If you're quaking in your boots because you read somewhere that $1 billion-worth of annual US domestic commercial production has "fled" the country, check the stats first.

At least one media outlet recently implied that production spending at home had experienced a sudden dramatic decline. Not true. So why did they say it? Well, the "$1 billion lost!" reportage is based on a new AICP study which tells us: (a) the US commercial production industry is worth $3.5 billion annually (more if you include talent and post); and (b) one in four shoots takes place outside the US. All of which equals...$1 billion down the toilet.

The math is right but the timeline is off. This isn't a new figure, albeit newly confirmed. More pertinent, perhaps, is the finding that US commercial prodcos actually increased their proportion of domestic shoot days in the past year, from 76% to 78%.

Granted, it's a negligible hike and I'm not suggesting that sending nearly one-quarter of ad production offshore is ideal, but at least there's the tiniest sign of a rebound.
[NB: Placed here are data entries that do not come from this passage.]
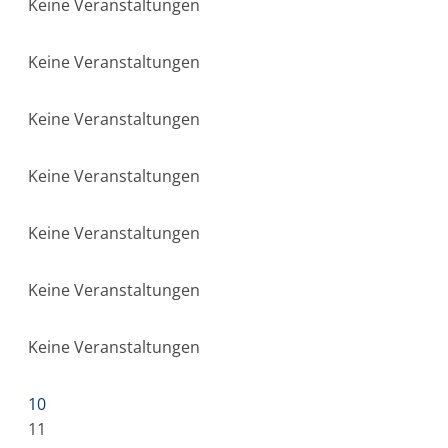
Keine Veranstaltungen
Keine Veranstaltungen
Keine Veranstaltungen
Keine Veranstaltungen
Keine Veranstaltungen
Keine Veranstaltungen
Keine Veranstaltungen
10
11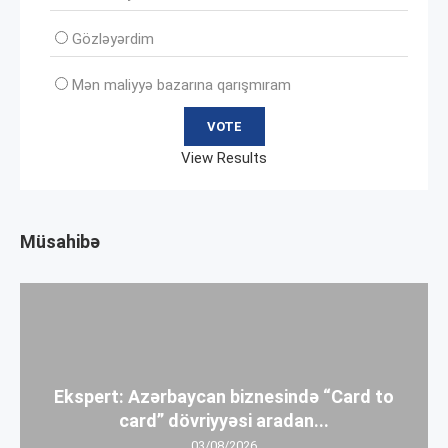
Gözləyərdim
Mən maliyyə bazarına qarışmıram
View Results
Müsahibə
Ekspert: Azərbaycan biznesində “Card to
card” dövriyyəsi aradan...
03/08/2026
One slight shocker is that Canada, despite poor PR and regular tales of woe from the locals, still garnered the lion's share of foreign revenues between July 2002 and July 2003 and, what's more, upped its percentage. Production centers in Vancouver and Toronto took almost half of all non-US shoot days in '03, compared with 40% in '02.

The only other increase was reported in South Africa, which rose from 4% to 6%. Shoot days in Latin America, Australia and UK all slipped slightly, with the most substantial year-over-year drop coming from central and eastern Europe.
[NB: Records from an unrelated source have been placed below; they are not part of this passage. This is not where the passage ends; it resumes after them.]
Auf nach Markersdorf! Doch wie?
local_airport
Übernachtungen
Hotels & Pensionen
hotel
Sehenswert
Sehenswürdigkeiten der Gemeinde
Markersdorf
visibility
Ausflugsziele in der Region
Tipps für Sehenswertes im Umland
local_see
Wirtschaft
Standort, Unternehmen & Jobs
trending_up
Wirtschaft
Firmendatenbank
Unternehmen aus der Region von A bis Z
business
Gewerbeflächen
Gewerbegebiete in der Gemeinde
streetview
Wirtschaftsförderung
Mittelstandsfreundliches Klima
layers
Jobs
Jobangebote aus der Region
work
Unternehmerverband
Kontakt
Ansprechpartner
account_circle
What does this all mean? "There's a lot more to the study than runaway production," the AICP told me, slightly peevishly. (Er, maybe so, but it's the part everyone's talking about.) The two-year study, conducted for the AICP by LA's Goodwin Simon, is meant to provide a benchmark for

performance measurements of the US commercial production biz, and convey the fact that this industry is a "major economic contributor" in the US and around the world.

Rest assured that domestic production is not as dead as a dodo. Even if it was, you'd probably be okay, because extinction ain't what it used to be. Why, just the other week, a supposedly extinct species of bird, the long-legged warbler, surfaced in Fiji after a 110-year absence - to the astonishment of ornothologists who found two dozen of 'em alive and pecking.

In an interview with Boards, a spokeswarbler said the group went into hiding after being falsely accused of making off with $1 billion in commercial production funds.